Contrariando muitos rumores e expectativas, que indicavam que talvez não pudesse voltar a jogar, em 2018 Andrew Luck não apenas retornou ao posto de quarterback titular dos Colts, como teve uma ótima temporada. Tudo parecia estar se encaixando um pouco melhor para o jogador.

2019

Ao longo de toda a intertemporada, Andrew Luck vinha lidando com o que inicialmente parecia ser uma lesão na panturrilha direita. A questão foi se arrastando ao longo dos treinos de intertemporada e do início do training camp. A cada dia, Luck parecia mais longe do campo de jogo, com rumores surgindo sobre um componente articular na lesão, que envolveria também o tornozelo do jogador. Nesta última semana, foi revelado que Andrew Luck havia decidido que não queria mais submeter seu corpo às lesões e às dores relacionadas à reabilitação contínua.

Corpo, limites e decisões

Quando uma notícia tão surpreendente e impactante como a da aposentadoria de Andrew Luck surge, o processo é sempre o mesmo. Entre o choque e a surpresa por uma decisão desse tipo, sempre há quem prefira minimizar o que o atleta sente, considerando que o mesmo está desrespeitando sua equipe e seus torcedores; outros questionam a “dureza” do jogador. Finalmente, há aqueles que mencionam os valores elevados que jogadores da NFL recebem para relativizar a magnitude da dor e da pressão física e mental pela qual esses jogadores passam.
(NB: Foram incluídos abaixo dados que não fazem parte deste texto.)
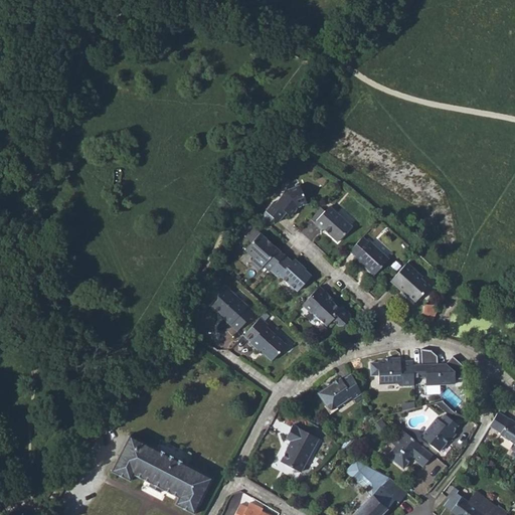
[(273,196),(265,206),(273,214),(278,219),(286,211),(291,214),(300,205),(305,203),(299,183),(284,188),(276,199),(273,196)]
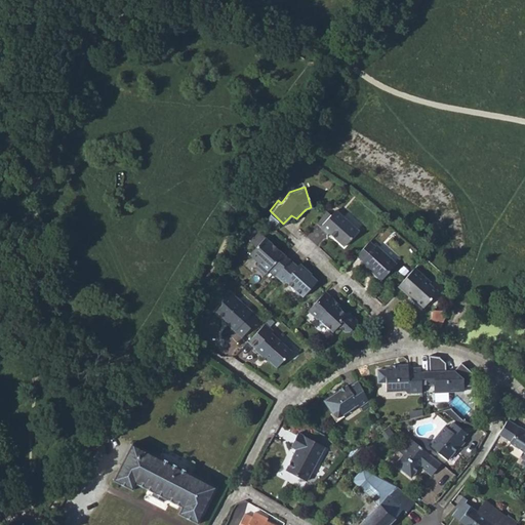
[(334,209),(329,204),(324,210),(329,214),(334,209)]
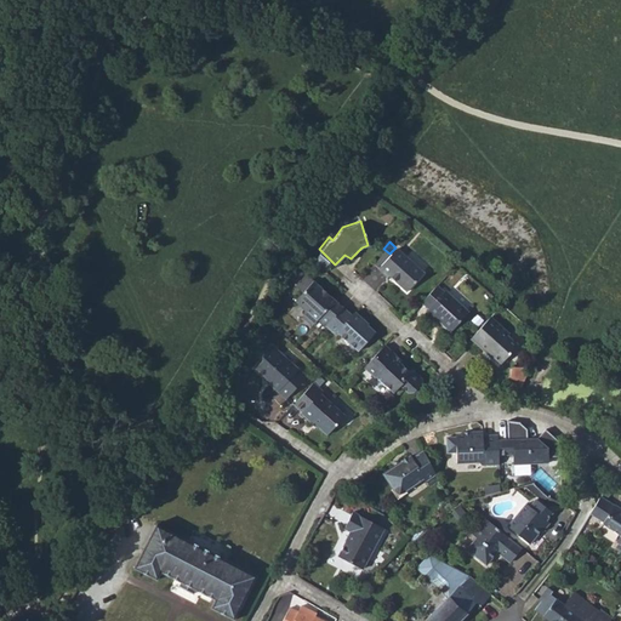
[(379,265),(376,267),(385,274),(387,273),(405,289),(421,271),(396,248),(389,254),(383,249),(374,260),(379,265)]
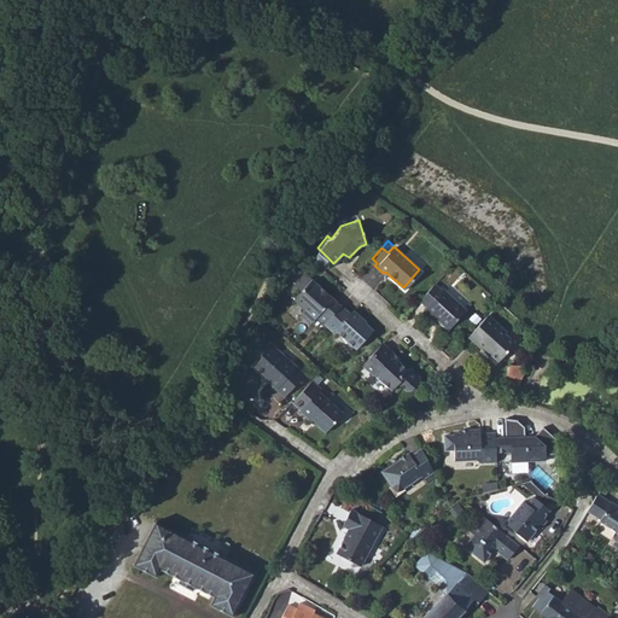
[(318,248),(312,254),(321,263),(327,257),(318,248)]
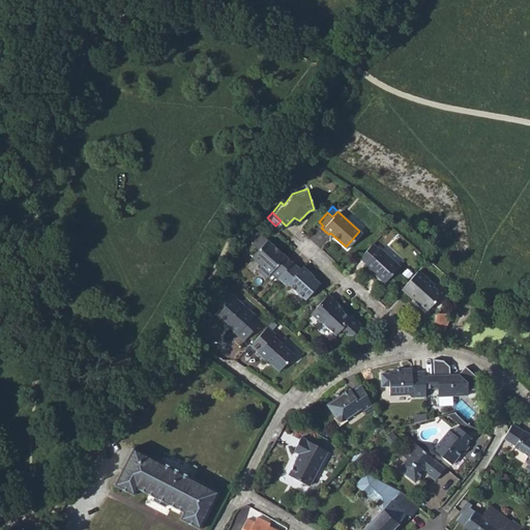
[(266,237),(259,231),(251,241),(257,246),(266,237)]
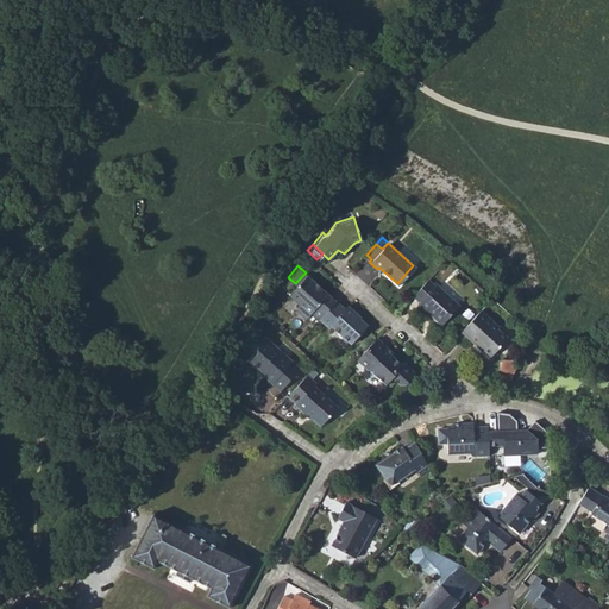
[(300,302),(318,319),(319,318),(337,299),(306,271),(306,272),(295,283),(287,293),(299,303),(300,302)]
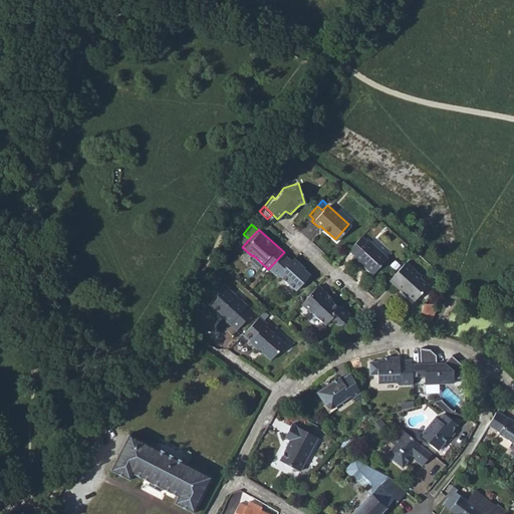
[(365,241),(360,237),(348,249),(352,253),(351,255),(371,272),(386,257),(366,240),(365,241)]
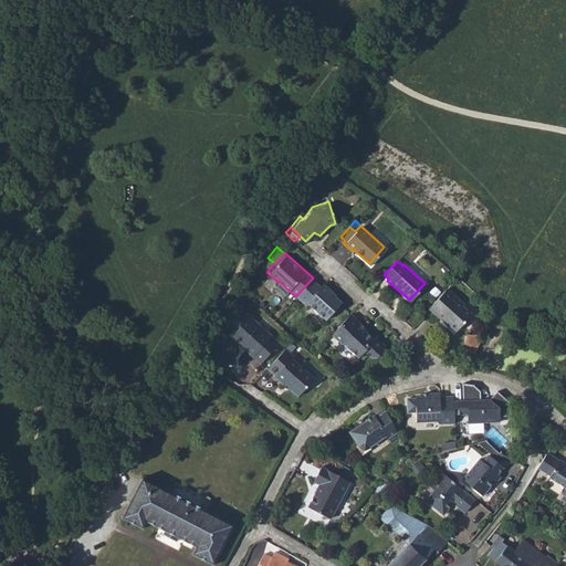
[(318,284),(313,278),(296,295),(303,302),(304,301),(324,318),(339,303),(326,291),(328,289),(321,282),(318,284)]
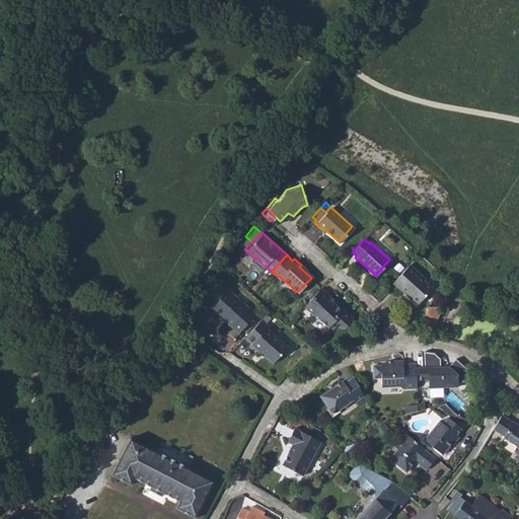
[(432,286),(408,264),(391,283),(403,293),(405,290),(411,294),(418,300),(432,286)]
Fãs e jornalistas passam muitas horas em torno da liga e de seus jogos. Três horas e pouco em cada partida, além de um sem número de minutos, horas e dias lendo e procurando informações sobre a NFL, suas equipes e seus jogadores. Mas a maior parte de nós não sabe o que é sentir dor todos os dias, por vários anos.

O jogador da NFL sabe com o que vai lidar ao entrar na liga. Sabe que vai se machucar, vai sentir dor, vai ter que se reabilitar após contusões o tempo todo. Mais do que isso, sabe que pode lidar pelo resto da vida com as consequências (para o corpo e para a mente) daquilo que acontece em campo. Ele já sabe disso, até porque já vem lidando com isso por muitos anos, desde bem antes de receber o primeiro salário.

Cada pessoa é dona do seu corpo, dos seus limites e das suas decisões.

Assim, quando um grande jogador, como Andrew Luck, decide que não dá mais, não nos cabe minimizar ou relativizar sua dor. Só cabe lembrar o grande jogador que ele foi.